Rose, maker of beds for the stars, comes into the room with her pail. Eight years on the job at the Beverly Hills Hotels, and she has changed the sheets of the mighty and the powerful, the gorgeous and the merely stunning, the rich and the you-can't-believe-how-rich. She walks among them, picks after them, and says she would change places with none of them. No one levels with you in Beverly Hills.
Rose is short, built low to the ground and looks in the face like an Eastern European peasant - Polish or Ukrainian or something. She is dressed in a white uniform, pink sash around her waist. She begins her day in the morning by going from room to room, knocking lightly with her key, saying "room check." I have no idea what this is all about. I yell back, "room still here," and then I hear this scratching sound and then Rose goes away.
This has been going on for some days now, this little exchange between Rose and me. Finally we met. She knocked, asked if she could come in, opened the door and saw the typewriter.
"You going to wite about the Academy Awards"?
"No. Not me. I don't do that."
"Lots of people here for the Academy Awards."
"Yeah. The hotel is full of people. I saw George Segal this morning in the coffee shop."
"Oh movie stars," she said. "You get used to them. They're just people. They just make a living, same as you and me. I wouldn't change places with none of them."
"You'd rather make their beds?
"You bet. You think I want to be like wat's-er-name - Loretta Young? Have all those face lifts. Always have to be beautiful. Be afraid of getting old or something. Not me. Not me."
To this, I nod. I can be as nonchalant as anyone around movie stars. I did not tell rose that I didn't just see George Segal in the coffee shop - I studied him. He was wearing a blue running suit and he seemed very cheerful. He said hello to the people behind the counter and they said hello to him. This is a fact. His face, I have to report, seemed a bit puffy - maybe lack of sleep. He is not as good-looking in person as he is on the screen. Regrettably, this is also a fact.
"You wouldn't want to be rich?" I asked Rose.
"Sure, I'd like to be rich. But not like them. Believe me, I know. One minute they are up and then they come down. They never know when. They never know when they're not going to be able to get a part. They're always worrying. It's no life. I'd rather do this. Steady. You make your money." She makes, she says, $22.64 a day.

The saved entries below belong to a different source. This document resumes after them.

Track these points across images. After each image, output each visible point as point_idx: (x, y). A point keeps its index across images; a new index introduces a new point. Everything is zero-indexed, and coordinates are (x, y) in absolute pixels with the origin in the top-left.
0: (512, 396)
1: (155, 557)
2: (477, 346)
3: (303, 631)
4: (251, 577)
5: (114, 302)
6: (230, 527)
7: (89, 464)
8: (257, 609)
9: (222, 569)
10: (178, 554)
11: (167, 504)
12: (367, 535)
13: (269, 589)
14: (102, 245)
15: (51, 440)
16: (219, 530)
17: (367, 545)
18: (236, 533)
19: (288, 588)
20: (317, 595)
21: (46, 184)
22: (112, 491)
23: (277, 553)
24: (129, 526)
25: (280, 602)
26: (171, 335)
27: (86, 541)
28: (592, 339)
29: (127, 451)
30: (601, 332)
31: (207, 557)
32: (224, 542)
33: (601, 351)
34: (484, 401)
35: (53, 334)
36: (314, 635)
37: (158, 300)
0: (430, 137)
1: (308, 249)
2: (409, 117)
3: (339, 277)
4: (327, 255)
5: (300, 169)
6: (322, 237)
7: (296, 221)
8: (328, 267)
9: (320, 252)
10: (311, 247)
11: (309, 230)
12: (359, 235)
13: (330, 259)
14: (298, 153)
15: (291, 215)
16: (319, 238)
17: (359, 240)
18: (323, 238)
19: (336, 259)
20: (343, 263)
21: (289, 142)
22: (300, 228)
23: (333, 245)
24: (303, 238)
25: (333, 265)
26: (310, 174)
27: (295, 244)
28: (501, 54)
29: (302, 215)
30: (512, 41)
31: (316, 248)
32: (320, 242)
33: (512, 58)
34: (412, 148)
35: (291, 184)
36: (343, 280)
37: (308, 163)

Later, in the lobby, I saw Meryl Streep. She did not look worried and unhappy. I also saw David Merrick and Steve Lawrence. Lawrence was getting his hair cut. I also saw Alan Alda and 23 people who, I think, are the hosts of television games shows. Either that or I know them from high school. Outside, the Rolls-Royces kept pulling up to the hotel. Of course, I do not envy these people their fine cars.
"Listen, tell me about the stars. What stars are in the hotel?"

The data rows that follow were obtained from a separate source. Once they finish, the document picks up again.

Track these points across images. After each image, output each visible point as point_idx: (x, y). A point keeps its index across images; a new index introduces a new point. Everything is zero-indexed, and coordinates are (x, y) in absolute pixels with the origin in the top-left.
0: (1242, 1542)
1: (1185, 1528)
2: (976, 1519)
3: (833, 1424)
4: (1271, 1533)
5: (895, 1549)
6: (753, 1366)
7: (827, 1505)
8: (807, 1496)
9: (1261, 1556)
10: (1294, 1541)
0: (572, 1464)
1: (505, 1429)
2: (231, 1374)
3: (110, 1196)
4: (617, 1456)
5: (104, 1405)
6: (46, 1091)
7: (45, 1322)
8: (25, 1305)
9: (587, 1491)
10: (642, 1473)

"We're not supposed to tell. Reporters come up and ask and we never tell. They come here for privacy. Here's about the only place they can be themselves. That's why I don't envy them. They're always being watched. People are always watching them. Me, I like to walk around, be myself. Do what I want. They can't do that."
How true, how true. Just being myself I saw Jack Lemmon. He looked terrific. He walked through the lobby of the hotel and then stopped, and some photographers took pictures of him. It must have been terrible. He paused anyway, and then he was whisked away. A little bit later, I saw Sid Caesar and Imogene Coca coming out of the lounge. No one took their pictures. Rose would think they were fortunate. I'm not sure that's the way they look at it.
In the bar, I am a trifle know. It turns out that Tina Sinatra is dating someone named Richard Cohen. Sometimes the imposter Richard Cohen and I get mistaken for each other, and one time I did not get a telephone message because anyone could see that Richard Cohen had not arrived. What makes up for this is that I got a table in the lounge.
"You know the things they have to do, the stars?" Rose went on. "They have to do some pretty bad things. Almost criminal, some of the things they have to do. Producers, too. I wouldn't want to live like that. I met them all and some were pretty nice people. You know who I never see, though. The one with the blue eyes."
"You know, the one with the blue eyes. Newman, Paul Newman. He never stays here. Olivia de Havilland should be here. She's usually in 309. Maybe she goes in the bungalows. There's a lot of them here." She patted down the bed.
"You should go down to the lobby," she said. "You'd get a story there."
"I'd rather stay here and talk to you."
Rose smiled at that. Next day we talked again, and she asked me who I had seen. I told her of Meryl Streep and Steve Lawrence.
"There's supposed to be some rock group coming in. You know about them?"
I shook my head, no.
"Yeah, they're going to do some concert here."
I shrugged my shoulders. She shrugged hers. Rose smoothed the bed, grabbed her pail, and went on her way, cleaning the rooms of the stars. She says she wouldn't change places with any of them, but then she really can't. She's like you, like me, maybe a bit plainer. This is one bed she didn't make. It's the one she has to lie in.